Correlation to Instructor Self-Ratings
When instructors are asked to rate their own teaching effectiveness, the answers they give have approximately a 0.29 correlation with student evaluations. In addition, when instructors are asked to rate how their effectiveness varied over different courses they have taught, the instructor's answers have roughly a 0.45 correlation with student variation in evaluations across those courses.
Correlation to Ratings of Administrators and Colleagues
When instructors are rated by either their colleagues or by administrators, the scores they receive have between a 0.45 and 0.7 correlation with student evaluation scores. Of course, colleagues and administrators might be basing their score on student evaluation scores that they have seen.
However, ratings by trained classroom observers (who have not seen student evaluation scores) also have 0.5 correlation with student evaluation scores.
Further Discussion
Based on this research, I think that it is reasonable to take student evaluation scores into account when analyzing the effectiveness of your own teaching. From a particular instructor's point of view, the 0.45 correlation highlighted above has the most relevance: it means that you can tell which courses you did a good job in based on student evaluations.
Of course, there are some other effects that need to be taken into account. Classes full of highly motivated students tend to give higher ratings than classes of reluctant students. Students in advanced courses also tend to give higher ratings than students in introductory courses. If your abstract algebra students consistently rate you higher than your calculus students, that doesn't necessarily mean that you're doing a better job in abstract algebra.

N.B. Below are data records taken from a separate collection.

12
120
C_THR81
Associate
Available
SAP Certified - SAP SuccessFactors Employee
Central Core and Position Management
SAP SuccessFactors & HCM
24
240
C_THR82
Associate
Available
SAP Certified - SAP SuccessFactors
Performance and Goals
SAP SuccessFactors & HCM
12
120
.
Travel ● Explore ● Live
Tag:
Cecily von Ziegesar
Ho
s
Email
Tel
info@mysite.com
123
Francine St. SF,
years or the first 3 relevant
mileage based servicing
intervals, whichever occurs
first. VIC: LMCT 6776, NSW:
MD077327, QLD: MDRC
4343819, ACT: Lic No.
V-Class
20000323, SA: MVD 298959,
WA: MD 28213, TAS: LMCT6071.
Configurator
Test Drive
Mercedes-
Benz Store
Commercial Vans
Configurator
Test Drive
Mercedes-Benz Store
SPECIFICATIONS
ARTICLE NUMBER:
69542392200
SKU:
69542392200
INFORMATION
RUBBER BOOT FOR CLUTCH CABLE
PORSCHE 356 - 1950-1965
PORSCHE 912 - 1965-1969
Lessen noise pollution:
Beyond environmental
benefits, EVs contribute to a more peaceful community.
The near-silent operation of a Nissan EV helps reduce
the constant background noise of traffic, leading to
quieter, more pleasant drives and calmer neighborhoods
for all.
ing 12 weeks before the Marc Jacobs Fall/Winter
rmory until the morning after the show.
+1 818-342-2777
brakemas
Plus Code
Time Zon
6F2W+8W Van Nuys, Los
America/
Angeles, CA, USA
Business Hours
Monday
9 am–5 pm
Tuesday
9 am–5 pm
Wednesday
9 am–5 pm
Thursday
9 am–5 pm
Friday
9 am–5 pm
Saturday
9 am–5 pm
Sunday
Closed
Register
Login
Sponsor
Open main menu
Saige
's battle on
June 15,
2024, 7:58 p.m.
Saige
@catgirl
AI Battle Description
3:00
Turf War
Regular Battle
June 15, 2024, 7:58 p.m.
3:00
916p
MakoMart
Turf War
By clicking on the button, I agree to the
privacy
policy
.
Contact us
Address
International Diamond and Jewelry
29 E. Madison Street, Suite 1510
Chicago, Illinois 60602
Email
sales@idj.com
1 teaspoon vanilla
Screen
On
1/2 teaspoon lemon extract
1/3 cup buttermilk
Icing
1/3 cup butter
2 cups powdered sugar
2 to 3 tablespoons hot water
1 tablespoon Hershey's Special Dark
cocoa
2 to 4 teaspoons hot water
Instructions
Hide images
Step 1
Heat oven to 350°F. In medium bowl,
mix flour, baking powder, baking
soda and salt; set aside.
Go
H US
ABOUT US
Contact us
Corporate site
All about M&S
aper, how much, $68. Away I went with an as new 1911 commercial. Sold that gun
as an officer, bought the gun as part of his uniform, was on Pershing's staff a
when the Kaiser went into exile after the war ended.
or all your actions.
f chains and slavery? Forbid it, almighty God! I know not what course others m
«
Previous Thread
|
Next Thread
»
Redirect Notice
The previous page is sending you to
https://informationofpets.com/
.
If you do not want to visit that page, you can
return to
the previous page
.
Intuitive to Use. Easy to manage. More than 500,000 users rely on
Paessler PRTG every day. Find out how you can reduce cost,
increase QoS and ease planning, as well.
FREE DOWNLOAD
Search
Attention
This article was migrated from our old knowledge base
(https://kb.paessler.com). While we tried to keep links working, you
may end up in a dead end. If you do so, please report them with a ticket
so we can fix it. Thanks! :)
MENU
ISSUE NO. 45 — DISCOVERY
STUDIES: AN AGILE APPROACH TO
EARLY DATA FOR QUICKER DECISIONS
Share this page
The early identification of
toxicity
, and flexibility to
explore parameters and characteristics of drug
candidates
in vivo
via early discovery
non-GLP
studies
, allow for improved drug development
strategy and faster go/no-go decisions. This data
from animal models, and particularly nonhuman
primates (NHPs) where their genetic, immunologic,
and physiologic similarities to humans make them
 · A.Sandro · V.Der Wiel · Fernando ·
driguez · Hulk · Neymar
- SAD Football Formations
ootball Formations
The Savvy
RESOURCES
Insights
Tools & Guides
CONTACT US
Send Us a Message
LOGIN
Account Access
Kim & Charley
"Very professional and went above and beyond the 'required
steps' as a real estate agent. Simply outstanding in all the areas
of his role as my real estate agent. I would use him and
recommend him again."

Finally, it should be pointed out in any discussion of evaluating teaching that there is no universally accepted definition of good teaching. You may perceive advantages or disadvantages in your teaching style that the students do not see, and there's no objective way to determine whether you are right. Ultimately, it's part of every teacher's job to form their own opinions on what constitutes good teaching.
Edit: Who graded the exams?
dtldarek asks below whether the correlation between student evaluations and student exam scores might be due to instructors grading their own class's exams.
Cashin's study cites two other meta-studies for the results on exam scores: one by Cohen and one by Feldman. I haven't looked through the Feldman study, but Cohen's meta-study analyzes several methodological features, including who grades the exams. Of the 68 studies that Cohen analyzes, 10 had each teacher grade their own class's exam, 28 had some external evaluator grade all of the exams, and the remaining 30 had some other system (e.g. each instructor grades one question from all of the exams). From Cohen:
The only other methodological variable that correlated significantly with effect size was evaluation bias. The correlation between ratings and achievement was large when an external grader was used or when each instructor evaluated one part of the test for all students. For 10 studies in which achievement tests were evaluated by students' own instructors, the effect size was much smaller.
That is, the correlation between good evaluations and good exam scores is stronger when the exams are not graded by the teacher themselves.